Interesting...the 2018 IBC, which I was looking at, took out the word "swinging." Go figure. It seems the 2015 IBC was much clearer in its intent.


----------



## steveray (Dec 20, 2018)

One more bad idea making it's way into the code.....Methinks I would not allow it as accessible egress......Unless it worked as such, but doubt it...


----------



## mtlogcabin (Dec 20, 2018)

Putting 50 pounds of force on a swinging door is a whole lot easier then using a lifting force of 50 pounds on an overhead door.
I can use my weight to help overcome the swinging door it will take strength to lift the overhead door


----------



## classicT (Dec 20, 2018)

mtlogcabin said:


> Putting 50 pounds of force on a swinging door is a whole lot easier then using a lifting force of 50 pounds on an overhead door.
> I can use my weight to help overcome the swinging door it will take strength to lift the overhead door


I agree. A person in a wheelchair can roll into a swinging door with 50lbs of force. How do you reach the floor and lift 50lbs from a chair?


----------



## RLGA (Dec 20, 2018)

mtlogcabin said:


> Putting 50 pounds of force on a swinging door is a whole lot easier then using a lifting force of 50 pounds on an overhead door.
> I can use my weight to help overcome the swinging door it will take strength to lift the overhead door


Good point!


----------



## JCraver (Dec 20, 2018)

nealderidder said:


> Maybe the intention of this section is to address powered doors at say a grocery store (sliding or swinging) rather than any door than can be power operated... but then some smart ass comes along and says "well it doesn't say that!"




But, it *doesn't* say that.  That's important.  It says what it says, and that's what we have to enforce.  Making stuff up and/or "interpreting" code to mean something other than it says is why people don't like code guys.

I'd permit it.  Exception 6 or 7 if followed gets you there.  I might not like it, and it's (probably...) bad code, but then a lot of it is.


----------



## mtlogcabin (Dec 20, 2018)

1010.1.4.2 Power-operated doors.
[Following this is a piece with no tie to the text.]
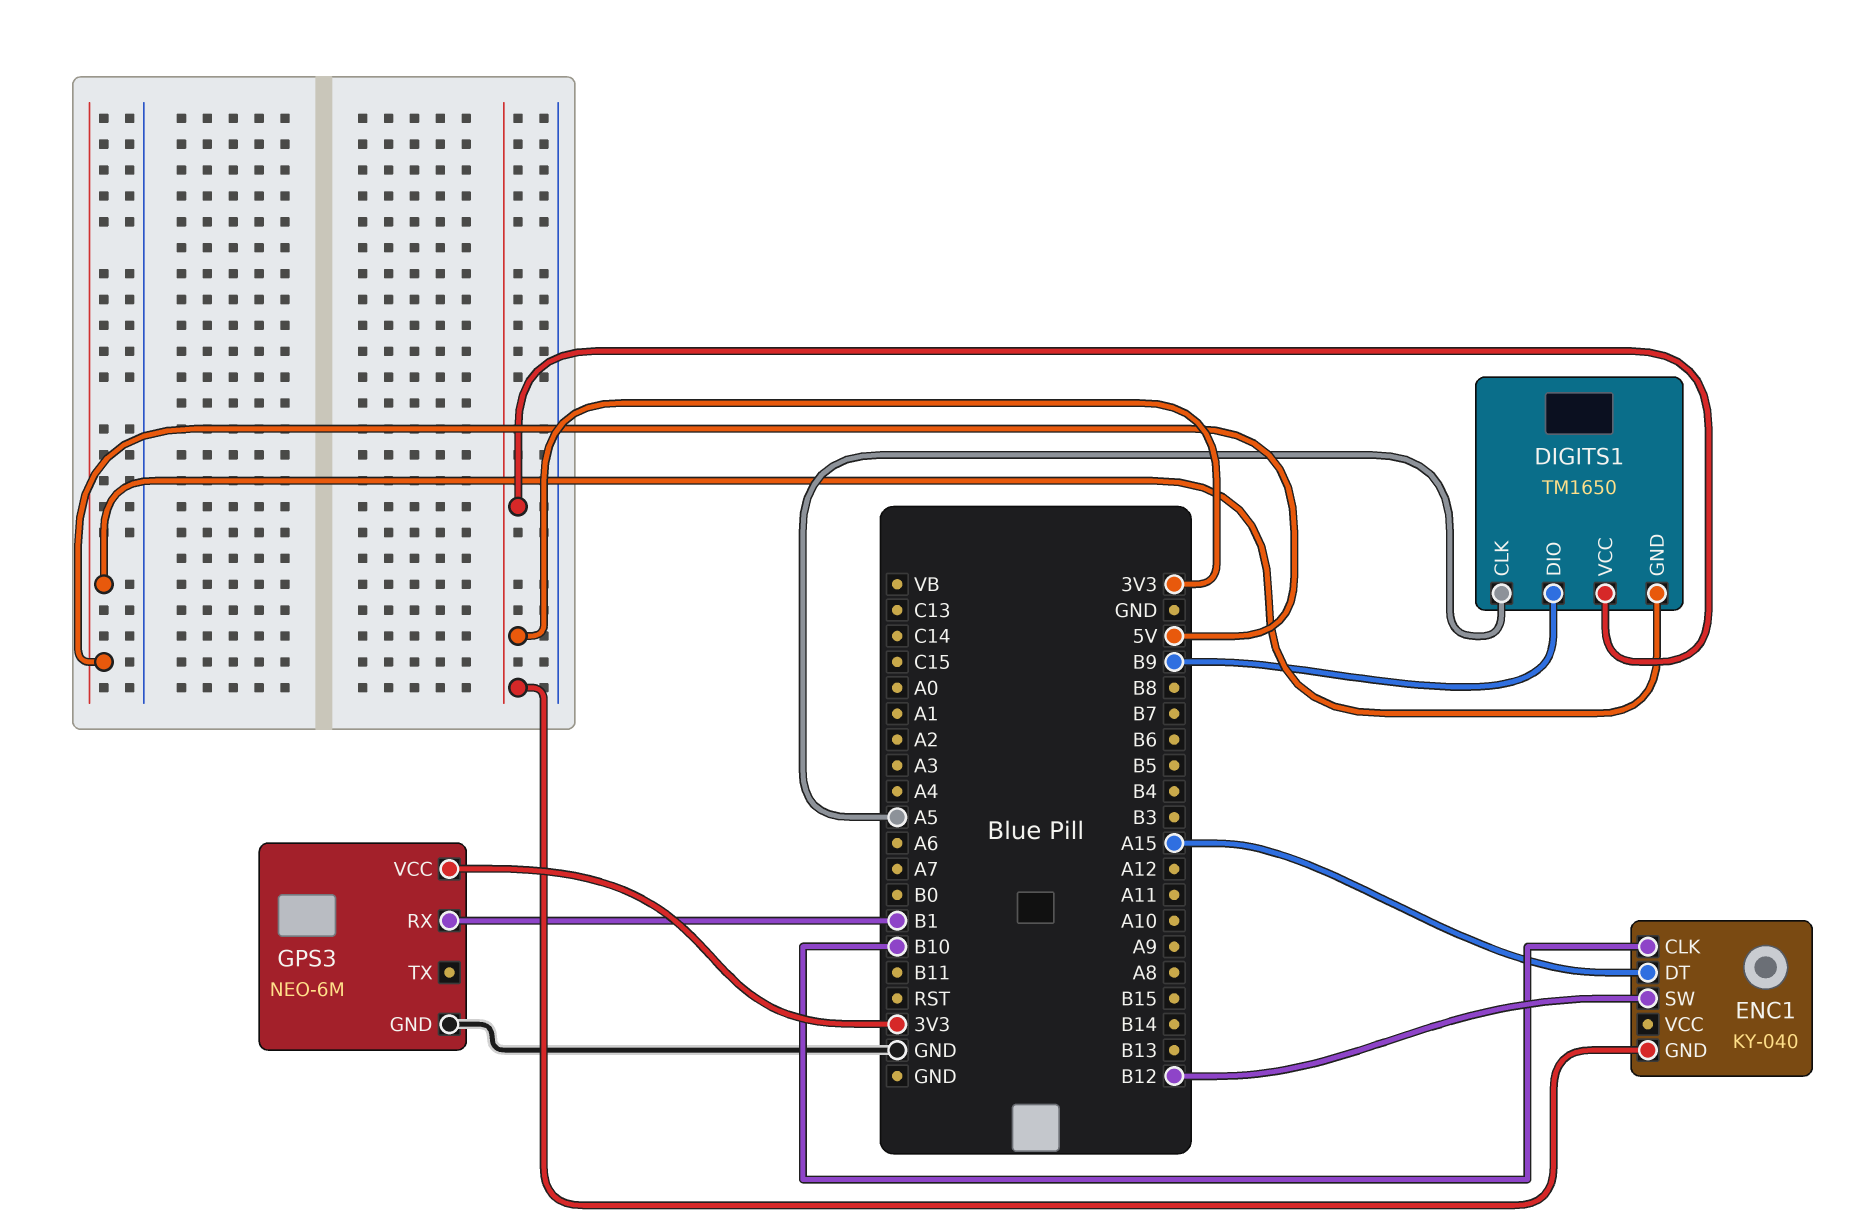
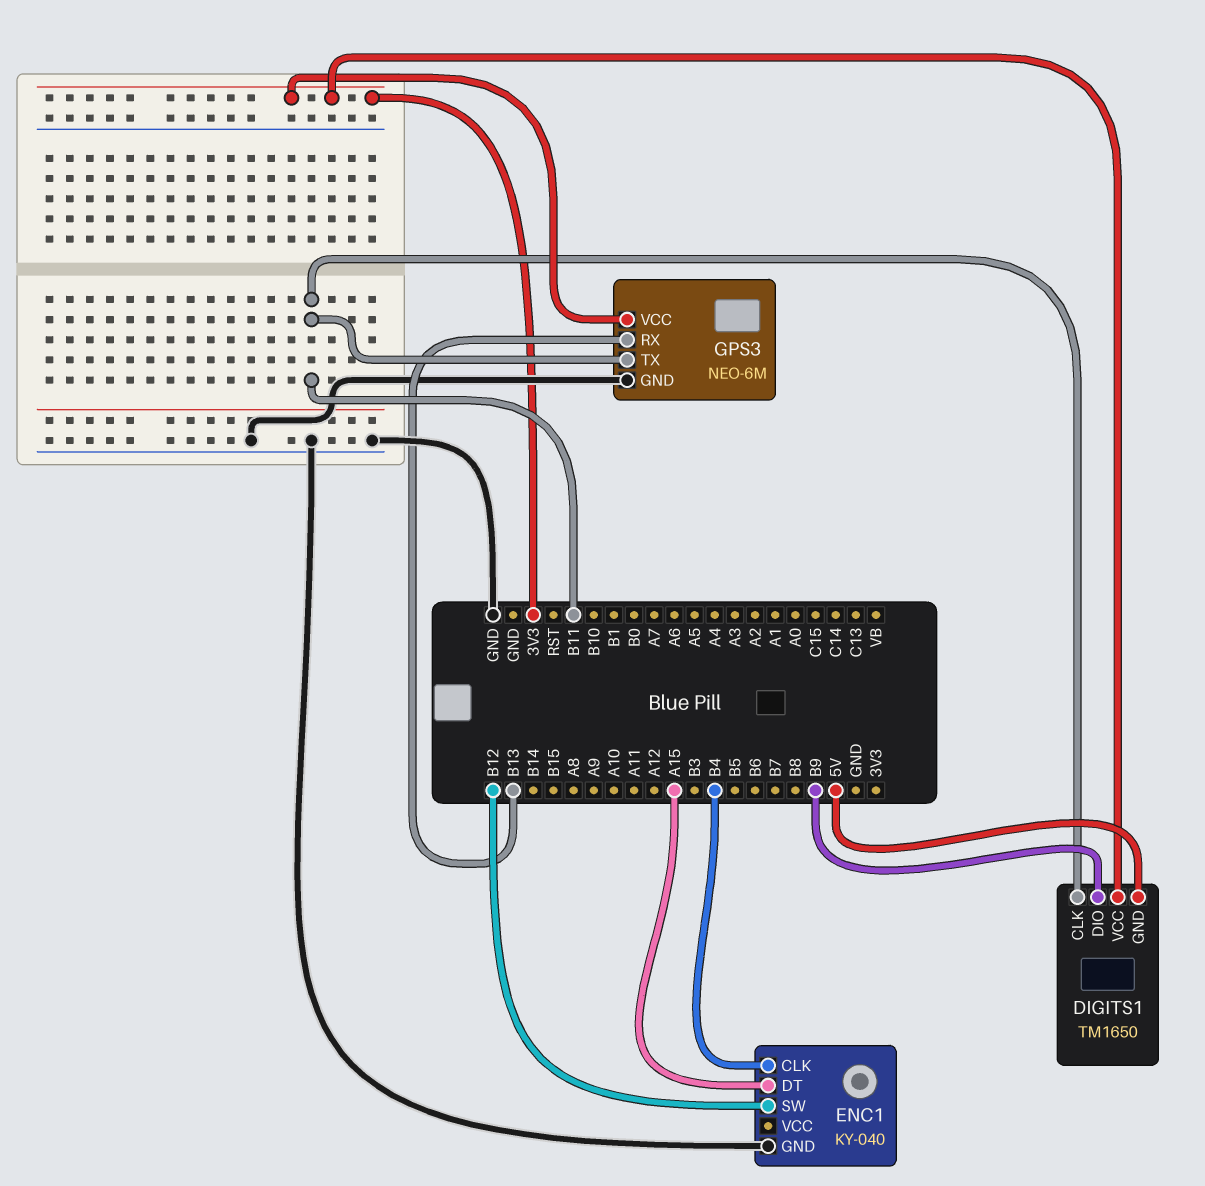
DIGITS1 pin CLK: A5 -> B11
ENC1 pin CLK: B10 -> B4
ENC1 pin GND: 3V3 -> GND
GPS3 pin RX: B1 -> B13
GPS3 pin TX: none -> B11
Does not include power operated vertical doors they are covered under 1010.1.4.5

Power-operated swinging doors, power-operated sliding doors and power-operated folding doors shall comply with BHMA A156.10. Power-assisted swinging doors and low-energy power-operated swinging doors shall comply with BHMA A156.19. Low-energy power-operated sliding doors and low-energy power-operated folding doors shall comply with BHMA A156.38.


BHMA
Builders Hardware Manufacturers’ Association
355 Lexington Avenue, 15th Floor
New York, NY 10017-6603
A 156.10—2011: Power Operated Pedestrian Doors
1010.1.4.2
A 156.19—2013: Standard for Power Assist and Low Energy Power Operated Doors
1010.1.4.2
A 156.27—2011: Power and Manual Operated Revolving Pedestrian Doors
1010.1.4.1.1
A 156.38—2014: Low Energy Power Operated Sliding and Folding Doors
1010.1.4.2


----------